Both groups share some features in their teeth and lower jaws, but they’re also different in some important ways. The teeth and chins in particular share some older features with Homo erectus. But the jaws have more newfangled features in the places where chewing muscles once attached to the bone—features that Neanderthals and our species share. On the other hand, the teeth are missing some other relatively recent features that would later help define Neanderthals (and were already beginning to show up in Homo antecessor).
Altogether, it looks like the Homo erectus populations and the Neanderthals and Denisovans had been separated for a while by the time the hominins at Grotte à Hominidés lived. But not that long. These hominins were probably part of a generation that was fairly close to that big split, near the base of our branch of the hominin family tree.

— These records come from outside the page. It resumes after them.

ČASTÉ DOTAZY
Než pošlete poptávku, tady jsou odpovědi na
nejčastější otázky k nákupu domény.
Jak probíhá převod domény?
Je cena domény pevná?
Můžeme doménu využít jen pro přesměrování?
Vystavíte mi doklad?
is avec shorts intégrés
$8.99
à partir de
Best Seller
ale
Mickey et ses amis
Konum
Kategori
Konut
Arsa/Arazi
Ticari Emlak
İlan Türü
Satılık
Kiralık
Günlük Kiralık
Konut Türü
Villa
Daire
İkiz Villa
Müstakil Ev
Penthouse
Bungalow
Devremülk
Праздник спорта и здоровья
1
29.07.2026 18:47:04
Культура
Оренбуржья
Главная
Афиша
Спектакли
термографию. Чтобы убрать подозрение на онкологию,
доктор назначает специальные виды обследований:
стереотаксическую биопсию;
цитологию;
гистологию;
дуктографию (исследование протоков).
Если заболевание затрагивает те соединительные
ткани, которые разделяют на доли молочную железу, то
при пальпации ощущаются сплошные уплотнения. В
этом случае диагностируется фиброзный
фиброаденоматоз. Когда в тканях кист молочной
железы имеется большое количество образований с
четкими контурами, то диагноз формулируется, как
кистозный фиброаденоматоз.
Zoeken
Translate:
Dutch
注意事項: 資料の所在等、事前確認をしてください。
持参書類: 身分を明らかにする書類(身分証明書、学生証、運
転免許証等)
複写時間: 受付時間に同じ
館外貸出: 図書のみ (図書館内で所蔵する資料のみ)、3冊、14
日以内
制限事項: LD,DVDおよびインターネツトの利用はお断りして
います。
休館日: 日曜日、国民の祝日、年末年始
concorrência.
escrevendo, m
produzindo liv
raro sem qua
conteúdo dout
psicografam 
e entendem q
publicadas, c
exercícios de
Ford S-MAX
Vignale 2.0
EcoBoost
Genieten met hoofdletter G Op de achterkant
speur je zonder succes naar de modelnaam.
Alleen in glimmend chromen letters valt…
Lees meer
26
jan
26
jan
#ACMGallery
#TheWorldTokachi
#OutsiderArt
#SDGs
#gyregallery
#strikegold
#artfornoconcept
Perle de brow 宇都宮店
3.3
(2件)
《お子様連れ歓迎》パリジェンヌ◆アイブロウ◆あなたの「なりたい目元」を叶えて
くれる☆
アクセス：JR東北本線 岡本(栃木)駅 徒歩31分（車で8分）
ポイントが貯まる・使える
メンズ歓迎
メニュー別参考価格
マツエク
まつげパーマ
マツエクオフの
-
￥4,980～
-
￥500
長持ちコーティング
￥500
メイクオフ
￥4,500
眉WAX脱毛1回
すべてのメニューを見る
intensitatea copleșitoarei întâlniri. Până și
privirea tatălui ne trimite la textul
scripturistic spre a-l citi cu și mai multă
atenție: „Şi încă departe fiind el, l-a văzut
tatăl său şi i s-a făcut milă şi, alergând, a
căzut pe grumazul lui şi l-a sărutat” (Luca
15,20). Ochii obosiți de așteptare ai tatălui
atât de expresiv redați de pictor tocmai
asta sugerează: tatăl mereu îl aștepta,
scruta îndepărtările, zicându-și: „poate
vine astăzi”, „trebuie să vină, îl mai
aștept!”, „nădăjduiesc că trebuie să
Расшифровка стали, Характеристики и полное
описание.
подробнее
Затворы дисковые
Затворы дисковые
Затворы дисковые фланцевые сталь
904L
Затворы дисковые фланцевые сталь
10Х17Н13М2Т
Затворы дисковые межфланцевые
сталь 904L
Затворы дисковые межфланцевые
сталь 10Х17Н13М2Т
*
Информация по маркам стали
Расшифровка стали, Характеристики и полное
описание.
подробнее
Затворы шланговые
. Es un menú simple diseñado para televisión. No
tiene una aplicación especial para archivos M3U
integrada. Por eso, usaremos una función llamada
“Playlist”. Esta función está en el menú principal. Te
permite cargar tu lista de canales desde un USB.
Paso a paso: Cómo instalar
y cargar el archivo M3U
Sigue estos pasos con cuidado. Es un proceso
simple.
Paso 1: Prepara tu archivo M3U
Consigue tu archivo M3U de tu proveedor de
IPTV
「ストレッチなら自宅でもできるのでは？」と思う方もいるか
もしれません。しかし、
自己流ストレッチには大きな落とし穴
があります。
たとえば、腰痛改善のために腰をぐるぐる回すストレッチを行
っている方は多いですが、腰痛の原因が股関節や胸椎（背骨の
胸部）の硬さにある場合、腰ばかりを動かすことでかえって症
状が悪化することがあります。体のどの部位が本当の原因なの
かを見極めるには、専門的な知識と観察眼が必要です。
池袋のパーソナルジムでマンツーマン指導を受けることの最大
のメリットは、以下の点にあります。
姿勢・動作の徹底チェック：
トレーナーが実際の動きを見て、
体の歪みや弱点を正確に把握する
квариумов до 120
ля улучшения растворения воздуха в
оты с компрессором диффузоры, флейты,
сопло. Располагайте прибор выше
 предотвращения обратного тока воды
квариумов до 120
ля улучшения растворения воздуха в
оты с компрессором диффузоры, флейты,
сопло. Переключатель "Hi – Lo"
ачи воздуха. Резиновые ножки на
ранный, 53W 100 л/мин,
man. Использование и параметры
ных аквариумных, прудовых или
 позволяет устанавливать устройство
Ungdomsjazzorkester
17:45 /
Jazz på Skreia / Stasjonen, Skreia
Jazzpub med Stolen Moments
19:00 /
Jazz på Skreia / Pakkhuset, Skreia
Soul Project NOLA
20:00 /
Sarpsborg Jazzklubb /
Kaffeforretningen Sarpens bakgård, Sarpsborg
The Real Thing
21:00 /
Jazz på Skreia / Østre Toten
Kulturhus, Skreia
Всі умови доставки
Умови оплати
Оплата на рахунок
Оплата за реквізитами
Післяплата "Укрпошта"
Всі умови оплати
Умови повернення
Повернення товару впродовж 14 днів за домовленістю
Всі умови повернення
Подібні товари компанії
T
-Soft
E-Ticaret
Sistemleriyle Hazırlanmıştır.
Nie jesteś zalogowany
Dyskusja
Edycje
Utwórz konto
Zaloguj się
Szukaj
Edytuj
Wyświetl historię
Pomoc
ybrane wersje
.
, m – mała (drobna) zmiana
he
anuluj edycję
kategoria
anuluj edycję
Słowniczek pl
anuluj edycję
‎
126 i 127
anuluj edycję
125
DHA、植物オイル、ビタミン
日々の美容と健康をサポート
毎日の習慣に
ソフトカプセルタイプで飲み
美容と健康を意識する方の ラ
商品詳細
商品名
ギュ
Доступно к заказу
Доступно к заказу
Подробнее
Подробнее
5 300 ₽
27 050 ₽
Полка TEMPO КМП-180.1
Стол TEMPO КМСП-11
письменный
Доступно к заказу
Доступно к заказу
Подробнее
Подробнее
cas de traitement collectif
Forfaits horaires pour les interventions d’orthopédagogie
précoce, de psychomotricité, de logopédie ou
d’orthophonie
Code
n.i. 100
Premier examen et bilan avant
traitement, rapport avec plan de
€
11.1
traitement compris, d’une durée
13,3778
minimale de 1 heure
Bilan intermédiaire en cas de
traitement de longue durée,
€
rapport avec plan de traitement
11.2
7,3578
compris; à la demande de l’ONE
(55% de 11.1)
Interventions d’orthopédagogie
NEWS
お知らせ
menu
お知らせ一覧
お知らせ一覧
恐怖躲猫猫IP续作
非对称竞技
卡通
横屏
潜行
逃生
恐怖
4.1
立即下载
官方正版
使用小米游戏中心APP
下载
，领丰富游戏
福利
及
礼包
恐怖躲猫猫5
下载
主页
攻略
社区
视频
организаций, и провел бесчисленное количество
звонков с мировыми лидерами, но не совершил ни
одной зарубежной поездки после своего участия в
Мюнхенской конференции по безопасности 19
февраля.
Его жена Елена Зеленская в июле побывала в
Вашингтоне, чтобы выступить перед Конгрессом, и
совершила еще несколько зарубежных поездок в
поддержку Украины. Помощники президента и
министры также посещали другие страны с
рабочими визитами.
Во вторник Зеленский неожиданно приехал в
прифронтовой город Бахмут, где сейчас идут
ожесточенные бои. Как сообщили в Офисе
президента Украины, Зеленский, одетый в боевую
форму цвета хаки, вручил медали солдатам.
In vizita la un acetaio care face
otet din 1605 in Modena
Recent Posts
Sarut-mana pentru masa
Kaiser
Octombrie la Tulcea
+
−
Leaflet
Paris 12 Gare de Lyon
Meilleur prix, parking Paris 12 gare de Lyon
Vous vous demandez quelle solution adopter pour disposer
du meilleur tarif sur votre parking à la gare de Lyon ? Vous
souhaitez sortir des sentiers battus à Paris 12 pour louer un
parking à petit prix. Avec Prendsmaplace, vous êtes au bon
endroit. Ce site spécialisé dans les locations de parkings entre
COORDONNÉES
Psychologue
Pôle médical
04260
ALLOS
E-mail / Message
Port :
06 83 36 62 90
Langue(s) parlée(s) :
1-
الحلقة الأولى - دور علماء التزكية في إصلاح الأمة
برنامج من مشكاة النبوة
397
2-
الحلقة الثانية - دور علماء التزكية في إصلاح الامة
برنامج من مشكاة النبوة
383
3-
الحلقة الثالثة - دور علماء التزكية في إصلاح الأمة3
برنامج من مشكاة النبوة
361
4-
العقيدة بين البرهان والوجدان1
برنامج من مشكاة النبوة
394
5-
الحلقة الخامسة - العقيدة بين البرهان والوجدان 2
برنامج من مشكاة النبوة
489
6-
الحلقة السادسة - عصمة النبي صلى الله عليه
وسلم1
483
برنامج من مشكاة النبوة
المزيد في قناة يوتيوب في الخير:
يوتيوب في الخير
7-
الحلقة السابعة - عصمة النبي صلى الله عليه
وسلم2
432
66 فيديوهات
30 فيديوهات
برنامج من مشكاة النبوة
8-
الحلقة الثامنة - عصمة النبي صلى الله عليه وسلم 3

Here’s looking at you, hominin
Based on ancient DNA, it looks like Neanderthals and Denisovans started evolving into two separate species sometime between 470,000 and 430,000 years ago. Meanwhile, our branch would eventually become recognizable as us sometime around 300,000 years ago, or possibly earlier. At various times and places, all three species would eventually come back together to mingle and swap DNA, leaving traces of those interactions buried deep in each other’s genomes.
And 773,000 years after a predator dragged the remains of a few unfortunate hominins into its den in northern Africa, those hominins’ distant descendants would unearth the gnawed, broken bones and begin piecing together the story.
Nature, 2025 DOI: 10.1038/s41586-025-09914-y (About DOIs).